__Your instructions__. Those lines of the records that contain "APERTURE" are to be located and copied.

[Items from a data source]
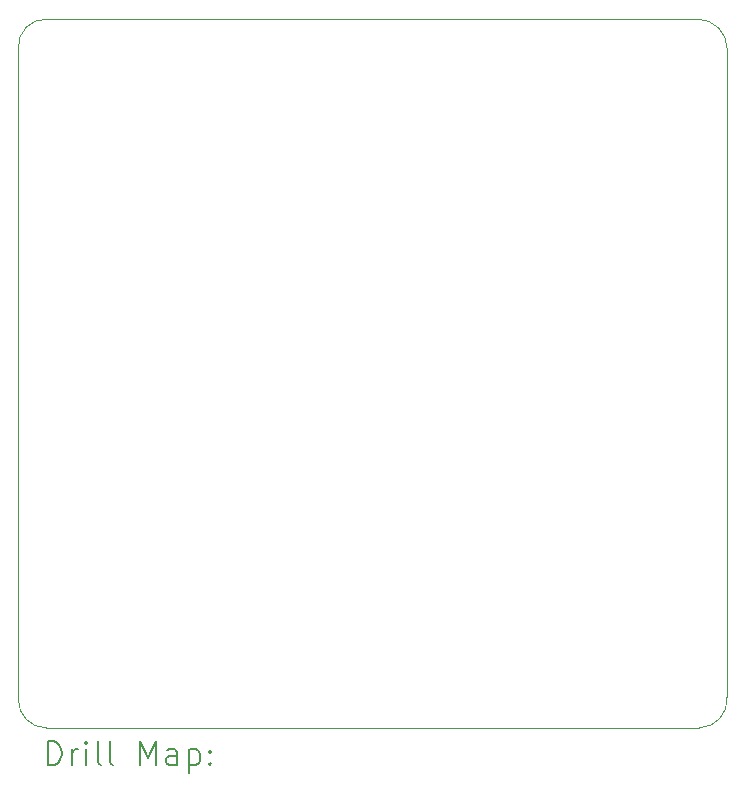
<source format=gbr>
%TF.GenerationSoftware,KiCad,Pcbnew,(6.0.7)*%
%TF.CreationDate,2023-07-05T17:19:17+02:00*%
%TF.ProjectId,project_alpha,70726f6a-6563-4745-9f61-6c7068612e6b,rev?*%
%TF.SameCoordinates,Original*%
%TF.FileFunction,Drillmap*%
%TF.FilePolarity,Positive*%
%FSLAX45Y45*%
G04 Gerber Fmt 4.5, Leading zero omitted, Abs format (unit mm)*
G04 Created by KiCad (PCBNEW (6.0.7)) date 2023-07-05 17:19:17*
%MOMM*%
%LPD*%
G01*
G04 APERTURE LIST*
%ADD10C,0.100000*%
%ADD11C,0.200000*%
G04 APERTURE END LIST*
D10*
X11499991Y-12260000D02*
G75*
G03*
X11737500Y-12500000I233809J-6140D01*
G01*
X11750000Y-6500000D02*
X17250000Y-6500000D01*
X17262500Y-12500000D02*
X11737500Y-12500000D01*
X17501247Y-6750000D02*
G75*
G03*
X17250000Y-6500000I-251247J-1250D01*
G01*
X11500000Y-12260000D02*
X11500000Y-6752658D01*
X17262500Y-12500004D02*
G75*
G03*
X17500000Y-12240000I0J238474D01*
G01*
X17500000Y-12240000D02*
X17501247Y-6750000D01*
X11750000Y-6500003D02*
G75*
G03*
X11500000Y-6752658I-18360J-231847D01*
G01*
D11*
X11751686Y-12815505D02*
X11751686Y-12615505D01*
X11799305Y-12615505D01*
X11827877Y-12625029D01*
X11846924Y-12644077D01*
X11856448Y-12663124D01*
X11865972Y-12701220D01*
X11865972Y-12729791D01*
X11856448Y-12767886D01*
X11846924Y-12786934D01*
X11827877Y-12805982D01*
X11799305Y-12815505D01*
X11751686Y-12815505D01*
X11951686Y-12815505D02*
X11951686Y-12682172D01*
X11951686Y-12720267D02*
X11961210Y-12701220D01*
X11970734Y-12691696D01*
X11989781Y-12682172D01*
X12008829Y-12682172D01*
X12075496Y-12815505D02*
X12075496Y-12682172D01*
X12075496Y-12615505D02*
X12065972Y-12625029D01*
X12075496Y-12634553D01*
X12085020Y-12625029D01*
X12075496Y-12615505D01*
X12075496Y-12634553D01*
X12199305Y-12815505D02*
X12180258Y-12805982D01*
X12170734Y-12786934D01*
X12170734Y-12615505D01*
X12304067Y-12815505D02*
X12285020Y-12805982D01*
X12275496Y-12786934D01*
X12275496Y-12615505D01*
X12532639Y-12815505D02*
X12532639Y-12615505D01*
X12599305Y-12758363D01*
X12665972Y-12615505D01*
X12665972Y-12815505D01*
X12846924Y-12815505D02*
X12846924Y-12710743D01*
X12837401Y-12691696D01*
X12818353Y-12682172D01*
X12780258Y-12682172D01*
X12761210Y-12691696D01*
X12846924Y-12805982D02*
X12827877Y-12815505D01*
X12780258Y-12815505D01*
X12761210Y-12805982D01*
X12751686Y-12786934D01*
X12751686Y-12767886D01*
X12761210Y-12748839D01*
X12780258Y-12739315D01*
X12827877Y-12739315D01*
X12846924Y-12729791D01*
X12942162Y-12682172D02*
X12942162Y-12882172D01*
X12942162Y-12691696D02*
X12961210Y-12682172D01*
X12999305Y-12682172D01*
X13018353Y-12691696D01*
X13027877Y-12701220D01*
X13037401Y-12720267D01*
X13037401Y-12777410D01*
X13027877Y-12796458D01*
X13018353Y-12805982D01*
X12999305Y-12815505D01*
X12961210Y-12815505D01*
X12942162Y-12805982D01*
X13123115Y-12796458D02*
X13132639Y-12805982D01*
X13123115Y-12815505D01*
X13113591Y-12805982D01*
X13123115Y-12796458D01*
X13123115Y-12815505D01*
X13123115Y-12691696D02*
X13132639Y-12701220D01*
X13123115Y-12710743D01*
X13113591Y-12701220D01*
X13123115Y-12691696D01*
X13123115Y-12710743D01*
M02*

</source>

==

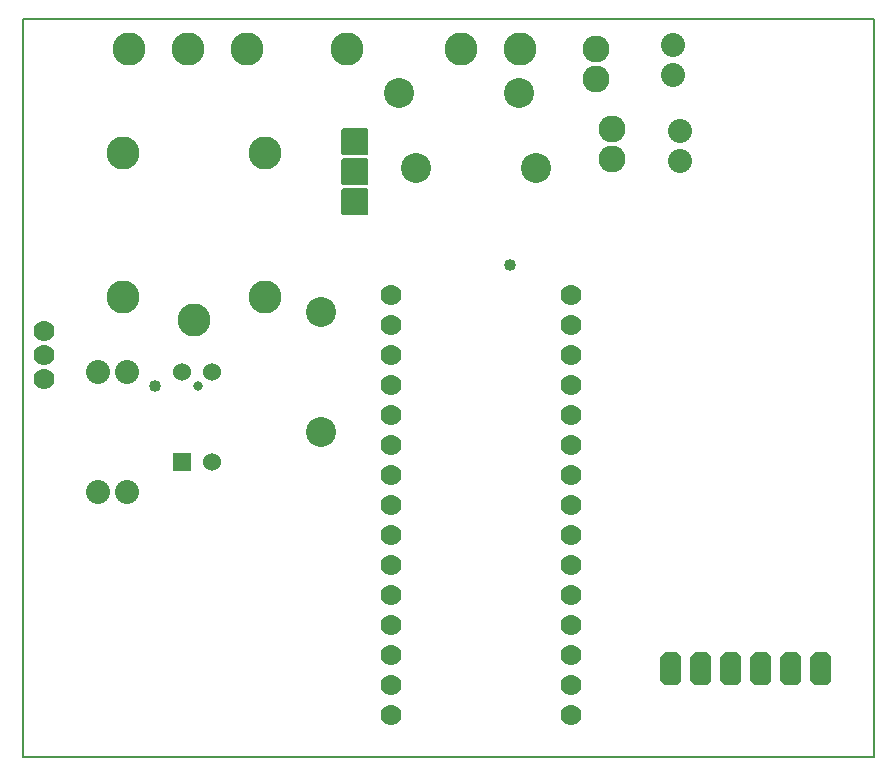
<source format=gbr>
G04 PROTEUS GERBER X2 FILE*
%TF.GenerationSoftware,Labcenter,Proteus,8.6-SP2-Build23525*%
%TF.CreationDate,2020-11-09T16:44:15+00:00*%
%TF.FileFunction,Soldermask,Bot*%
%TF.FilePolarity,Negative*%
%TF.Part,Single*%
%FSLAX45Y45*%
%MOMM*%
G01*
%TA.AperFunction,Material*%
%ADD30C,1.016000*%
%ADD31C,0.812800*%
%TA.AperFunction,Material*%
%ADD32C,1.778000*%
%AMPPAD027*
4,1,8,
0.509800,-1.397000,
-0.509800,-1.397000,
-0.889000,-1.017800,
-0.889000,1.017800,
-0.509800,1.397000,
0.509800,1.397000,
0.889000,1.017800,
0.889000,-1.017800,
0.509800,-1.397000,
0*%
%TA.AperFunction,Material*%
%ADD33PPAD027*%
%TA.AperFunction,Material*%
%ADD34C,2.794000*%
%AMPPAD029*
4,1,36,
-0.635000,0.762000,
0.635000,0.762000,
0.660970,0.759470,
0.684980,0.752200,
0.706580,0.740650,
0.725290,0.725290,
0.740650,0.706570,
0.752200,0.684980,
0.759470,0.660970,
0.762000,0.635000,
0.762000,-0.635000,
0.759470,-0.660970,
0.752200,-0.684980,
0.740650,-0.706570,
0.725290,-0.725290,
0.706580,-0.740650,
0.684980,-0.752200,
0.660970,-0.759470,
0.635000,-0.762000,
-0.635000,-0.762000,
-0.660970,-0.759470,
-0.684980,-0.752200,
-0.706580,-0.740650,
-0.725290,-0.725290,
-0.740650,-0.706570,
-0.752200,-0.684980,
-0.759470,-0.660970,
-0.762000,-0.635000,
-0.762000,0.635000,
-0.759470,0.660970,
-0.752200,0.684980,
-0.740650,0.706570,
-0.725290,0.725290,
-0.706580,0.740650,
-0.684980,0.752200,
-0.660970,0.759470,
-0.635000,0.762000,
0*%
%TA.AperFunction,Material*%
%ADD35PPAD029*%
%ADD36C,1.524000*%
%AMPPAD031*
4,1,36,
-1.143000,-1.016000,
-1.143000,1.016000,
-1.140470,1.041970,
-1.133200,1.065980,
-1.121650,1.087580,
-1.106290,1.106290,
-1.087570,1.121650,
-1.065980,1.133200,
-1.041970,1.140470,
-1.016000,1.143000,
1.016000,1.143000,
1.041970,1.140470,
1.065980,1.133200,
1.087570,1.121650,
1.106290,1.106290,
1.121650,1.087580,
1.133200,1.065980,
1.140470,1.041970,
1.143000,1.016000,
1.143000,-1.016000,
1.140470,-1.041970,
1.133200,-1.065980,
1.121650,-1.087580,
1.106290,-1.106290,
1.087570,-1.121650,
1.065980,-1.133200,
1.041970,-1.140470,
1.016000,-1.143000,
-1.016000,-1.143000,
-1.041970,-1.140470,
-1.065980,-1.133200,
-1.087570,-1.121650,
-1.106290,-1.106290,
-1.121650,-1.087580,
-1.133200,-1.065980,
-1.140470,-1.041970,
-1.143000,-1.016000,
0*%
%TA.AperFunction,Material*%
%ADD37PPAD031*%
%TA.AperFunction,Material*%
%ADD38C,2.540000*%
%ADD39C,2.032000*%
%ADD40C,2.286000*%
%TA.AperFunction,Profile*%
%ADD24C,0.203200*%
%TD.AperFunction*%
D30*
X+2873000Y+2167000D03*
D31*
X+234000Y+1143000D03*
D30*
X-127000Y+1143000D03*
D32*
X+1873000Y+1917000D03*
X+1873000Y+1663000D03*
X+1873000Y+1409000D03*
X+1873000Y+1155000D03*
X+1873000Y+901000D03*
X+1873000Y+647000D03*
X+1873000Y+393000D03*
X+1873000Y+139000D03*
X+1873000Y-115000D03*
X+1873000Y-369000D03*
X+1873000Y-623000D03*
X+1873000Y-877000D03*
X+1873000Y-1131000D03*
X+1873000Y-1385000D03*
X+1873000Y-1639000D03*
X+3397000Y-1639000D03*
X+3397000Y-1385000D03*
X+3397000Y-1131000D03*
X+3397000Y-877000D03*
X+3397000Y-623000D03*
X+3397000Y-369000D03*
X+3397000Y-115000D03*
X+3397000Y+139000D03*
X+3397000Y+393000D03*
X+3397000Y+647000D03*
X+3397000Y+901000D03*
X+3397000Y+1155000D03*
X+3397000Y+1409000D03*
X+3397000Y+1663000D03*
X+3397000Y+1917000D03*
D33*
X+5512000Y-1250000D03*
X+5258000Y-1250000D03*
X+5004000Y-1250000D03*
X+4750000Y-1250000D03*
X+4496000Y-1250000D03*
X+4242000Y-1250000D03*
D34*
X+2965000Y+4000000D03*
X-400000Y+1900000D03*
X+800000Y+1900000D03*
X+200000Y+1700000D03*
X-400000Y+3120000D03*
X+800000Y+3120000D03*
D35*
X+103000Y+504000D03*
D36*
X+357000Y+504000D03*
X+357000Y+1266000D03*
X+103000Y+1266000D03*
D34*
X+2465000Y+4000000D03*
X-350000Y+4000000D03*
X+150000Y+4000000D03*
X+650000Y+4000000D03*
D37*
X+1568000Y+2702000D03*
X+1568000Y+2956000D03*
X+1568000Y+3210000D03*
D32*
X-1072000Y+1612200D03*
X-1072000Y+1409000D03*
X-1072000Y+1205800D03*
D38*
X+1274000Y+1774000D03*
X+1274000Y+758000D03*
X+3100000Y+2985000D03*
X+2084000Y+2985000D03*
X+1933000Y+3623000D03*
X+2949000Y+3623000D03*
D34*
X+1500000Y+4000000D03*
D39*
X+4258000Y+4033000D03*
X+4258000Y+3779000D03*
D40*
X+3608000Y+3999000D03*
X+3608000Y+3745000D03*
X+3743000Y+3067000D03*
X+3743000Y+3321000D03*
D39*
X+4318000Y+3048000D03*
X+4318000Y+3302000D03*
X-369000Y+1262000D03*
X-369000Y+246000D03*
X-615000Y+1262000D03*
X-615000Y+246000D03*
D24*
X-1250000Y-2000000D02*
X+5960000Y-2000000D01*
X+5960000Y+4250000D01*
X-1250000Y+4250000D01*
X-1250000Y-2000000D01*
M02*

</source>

* * *

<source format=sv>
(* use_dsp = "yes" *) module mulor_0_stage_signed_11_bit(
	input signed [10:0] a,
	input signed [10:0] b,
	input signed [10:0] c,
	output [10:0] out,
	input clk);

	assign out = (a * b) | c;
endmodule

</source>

__Problem solution__.
G04 APERTURE LIST*
G04 APERTURE END LIST*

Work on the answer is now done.